_Required action_
Your answer must hold only the lines below from the line containing "हप्काए, कांग्रेसले थर्काएपछि लुरुक्क" through the line containing "véritablement interopérable entre les aéropor", each reproduced exactly.
====== Data for analysis ======
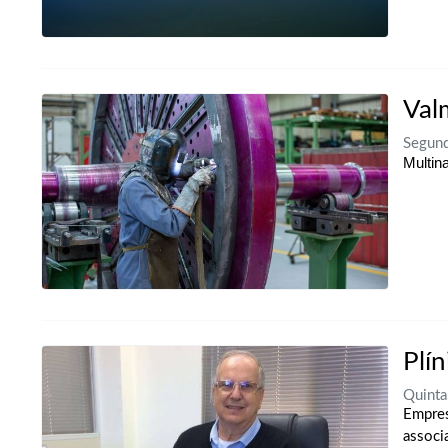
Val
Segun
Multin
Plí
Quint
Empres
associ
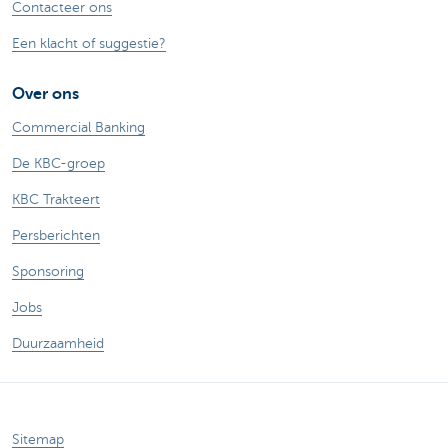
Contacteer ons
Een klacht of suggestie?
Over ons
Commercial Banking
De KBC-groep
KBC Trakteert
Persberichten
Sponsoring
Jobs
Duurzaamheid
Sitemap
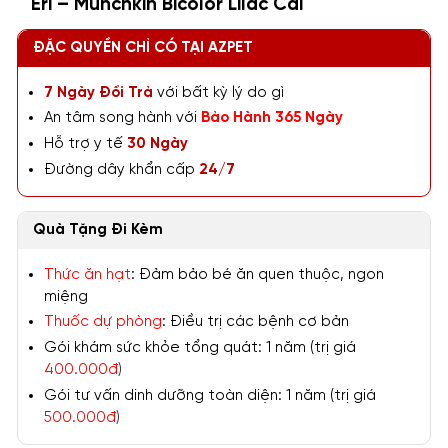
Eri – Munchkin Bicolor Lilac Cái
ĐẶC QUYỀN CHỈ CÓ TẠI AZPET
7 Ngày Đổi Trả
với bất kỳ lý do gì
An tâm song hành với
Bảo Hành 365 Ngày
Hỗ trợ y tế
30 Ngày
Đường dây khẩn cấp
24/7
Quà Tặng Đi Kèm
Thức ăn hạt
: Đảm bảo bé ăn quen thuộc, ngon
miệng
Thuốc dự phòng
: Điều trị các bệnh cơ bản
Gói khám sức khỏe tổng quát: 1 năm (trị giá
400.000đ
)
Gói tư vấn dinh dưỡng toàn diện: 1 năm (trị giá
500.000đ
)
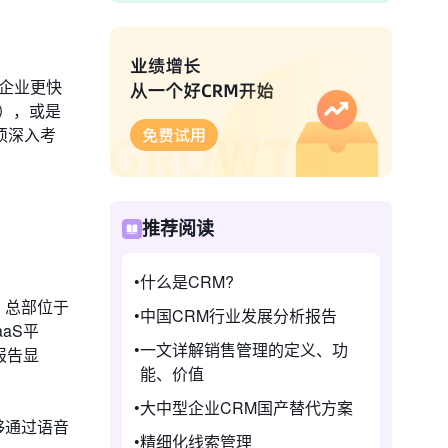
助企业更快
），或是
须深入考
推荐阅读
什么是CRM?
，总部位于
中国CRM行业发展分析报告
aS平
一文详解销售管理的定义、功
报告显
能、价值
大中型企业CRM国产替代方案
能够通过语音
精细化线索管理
======
====== Data for analysis ======
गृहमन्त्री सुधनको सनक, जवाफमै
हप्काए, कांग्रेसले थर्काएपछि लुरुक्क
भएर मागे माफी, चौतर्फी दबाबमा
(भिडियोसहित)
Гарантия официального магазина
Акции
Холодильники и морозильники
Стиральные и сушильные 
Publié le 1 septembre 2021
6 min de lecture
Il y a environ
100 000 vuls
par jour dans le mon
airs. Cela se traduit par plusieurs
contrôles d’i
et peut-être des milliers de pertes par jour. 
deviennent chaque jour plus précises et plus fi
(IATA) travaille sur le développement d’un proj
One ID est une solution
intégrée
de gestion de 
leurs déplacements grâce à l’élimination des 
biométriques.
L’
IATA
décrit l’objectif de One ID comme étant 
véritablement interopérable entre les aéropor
======
_Exercise response_
हप्काए, कांग्रेसले थर्काएपछि लुरुक्क
भएर मागे माफी, चौतर्फी दबाबमा
(भिडियोसहित)
Гарантия официального магазина
Акции
Холодильники и морозильники
Стиральные и сушильные 
Publié le 1 septembre 2021
6 min de lecture
Il y a environ
100 000 vuls
par jour dans le mon
airs. Cela se traduit par plusieurs
contrôles d’i
et peut-être des milliers de pertes par jour. 
deviennent chaque jour plus précises et plus fi
(IATA) travaille sur le développement d’un proj
One ID est une solution
intégrée
de gestion de 
leurs déplacements grâce à l’élimination des 
biométriques.
L’
IATA
décrit l’objectif de One ID comme étant 
véritablement interopérable entre les aéropor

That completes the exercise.